Sen ki gülen yüzümde kaybettiğim neşeydin;
“Bensiz de güler” deme aynalarda fer mi var…
Sen ki sensiz geceler sığındığım köşeydin;
Paramparça haldeyim kırılmadık yer mi var?
Ne vakit seni ansam kanayan yaram işte;
Mutluluk kanserim der umudum verem olur;
Sakın anma dersin de ölümüm çarem işte;
Dermanım olur diye sarılmadık yer mi var?

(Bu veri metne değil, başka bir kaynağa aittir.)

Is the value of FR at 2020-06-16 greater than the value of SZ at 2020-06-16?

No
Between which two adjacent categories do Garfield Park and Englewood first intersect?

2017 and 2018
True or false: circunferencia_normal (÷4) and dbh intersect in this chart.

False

Ne kaldıysa geriye ulu orta yak deme;
Kurduğum hayalleri yokluğumda yık deme;
Nasihat verir gibi sende iyi bak deme;
Delik-deşik her yanım vurulmadık yer mi var?

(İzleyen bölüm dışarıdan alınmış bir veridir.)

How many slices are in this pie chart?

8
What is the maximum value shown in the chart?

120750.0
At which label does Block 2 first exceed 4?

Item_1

Yüz çevirdi sırrıma şu hal bilmez sırdaşım;
Gözlerimde kıyamet kirpiğimde telaşım;
Tükenmedi sırtıma yük koyan arkadaşım;
Ulan koca dünyada darılmadık yer mi var?
Şikâyet sanma sakın arzuhalim derbeder;
Kim görse ahvalimi çıldırmış der deli der;
Yere düştüm, kalkamam, el uzatma bu sefer;
Satırbaşı sonrası durulmadık yer mi var?
Bir hoşcakal yetecek aldığım bu nefese;
Vazgeçtim diyeceğim yaşam denen hevese;
Hani Neşet Baba’ya hani Müslüm Gürses’e;
O içli ezgilere sorulmadık yer mi var?
Bilmesinler istemem, değeri, kıymetimi;
Ayırsan da vedanla kemiğimden, etimi;
Kör ressamlar çizse de kalbime suretini;
Nereye baksam sensin… görülmedik yer mi var?